Gov. Gray Davis' new administration settled the suit. But the conservation groups said the standards were being applied only to state off-highway parks that make up about 10 percent of the available acreage, not to federal lands that account for the bulk of off-highway access.

They set out to gain an outright majority on the seven-member commission, and in doing so joined an ongoing debate between Davis and Democratic legislators over whether administration policies do enough to protect the environment.

Environmental groups pushed legislative leaders to appoint "green" commissioners, including Paul Spitler, executive director of the California Wilderness Coalition, which helped sue over the program in 1998.

The Democratic leaders' four members now outnumber the three more off-road-oriented appointees of the Democratic governor, and have made their majority count in awarding $16.4 million in grants for this year.

The commission first signaled a sea change last fall in rejecting a U.S. Forest Service request for $400,000 to groom 118 miles of snowmobile trails used by more than 50,000 snowmobilers in and near the Lake Tahoe Basin.

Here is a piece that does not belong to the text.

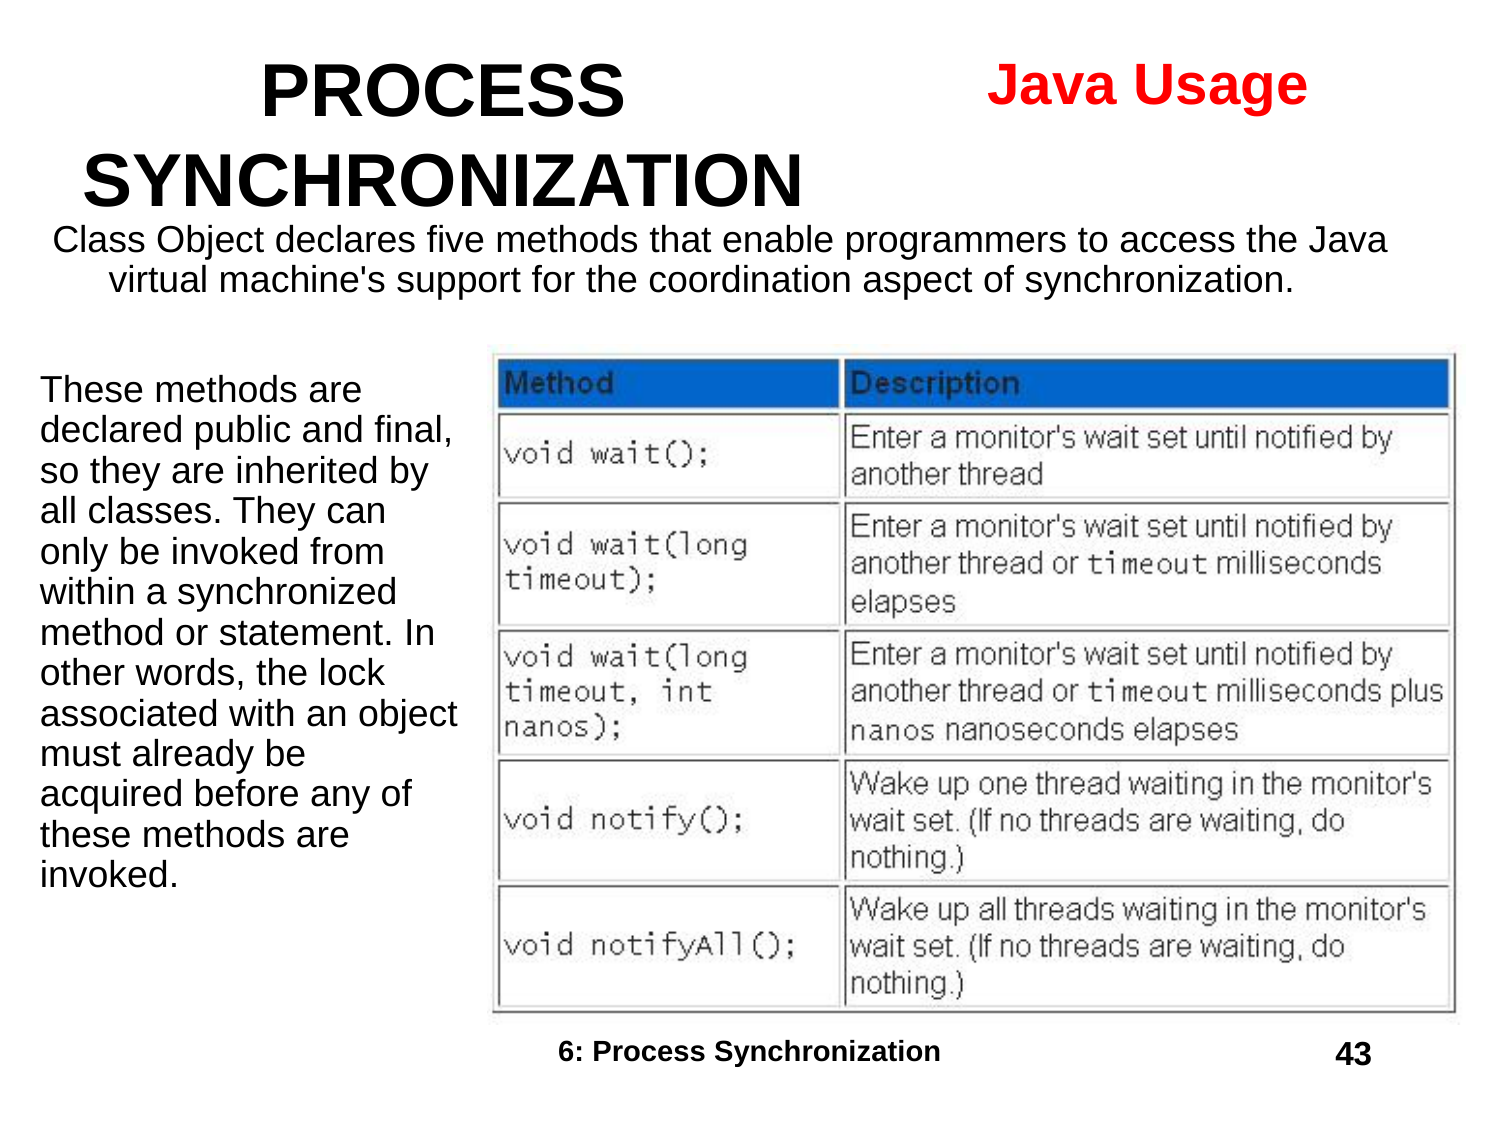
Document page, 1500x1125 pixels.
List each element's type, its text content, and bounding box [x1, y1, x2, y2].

Some of the trails had been groomed annually since the 1980s, but fell victim to complaints from cross-country skiers about the machines' noise, pollution and speed in the increasingly crowded area.

The move was criticized by the Forest Service and the Blue Ribbon Coalition, which was incensed enough to file a still-pending conflict-of-interest complaint against new Commissioner John Brissenden of Hope Valley, owner of a Lake Tahoe-area resort near the snowmobile trails.

In January, commissioners split 4-3 in rejecting $1.1 million sought by the Bureau of Land Management to operate the Imperial Sand Dunes Recreation Area, which draws more than 3 million people annually. Commissioners who opposed the grant were upset by delays in a BLM management plan and by a Bush administration plan to open another 49,000 acres to off-roading.

The commission's new split also persuaded the Forest Service to withdraw a request for $900,000 to study and operate off-road programs in the Eldorado National Forest, which is battling a lawsuit over its off-highway vehicle programs filed by critics including Schambach and the Wilderness Coalition.

Located between Sacramento and Reno near Lake Tahoe, the Eldorado is among 21 of the nation's 155 national forests to be labeled an "urban forest" because it is within an hour's drive of more than 1 million people. The forest recorded 68,600 off-road visits last year.

The commission last month had its first public hearing on priorities, as required by a new law dedicating more gasoline tax money to conservation, law enforcement and restoring areas damaged by off-road vehicles. The same law lowers permitted off-road noise levels that had been one of the loudest in the nation.

The changes, Amador said, will have "federal agencies re-evaluating the partnership they've had with the state the last 15-20 years."

But, Schambach said, off-roaders are lucky the Legislature's green majority didn't cut off all the money. With the new rules and commission majority, "it's a whole new game, and they're being held to standards they haven't had to follow for 20 years."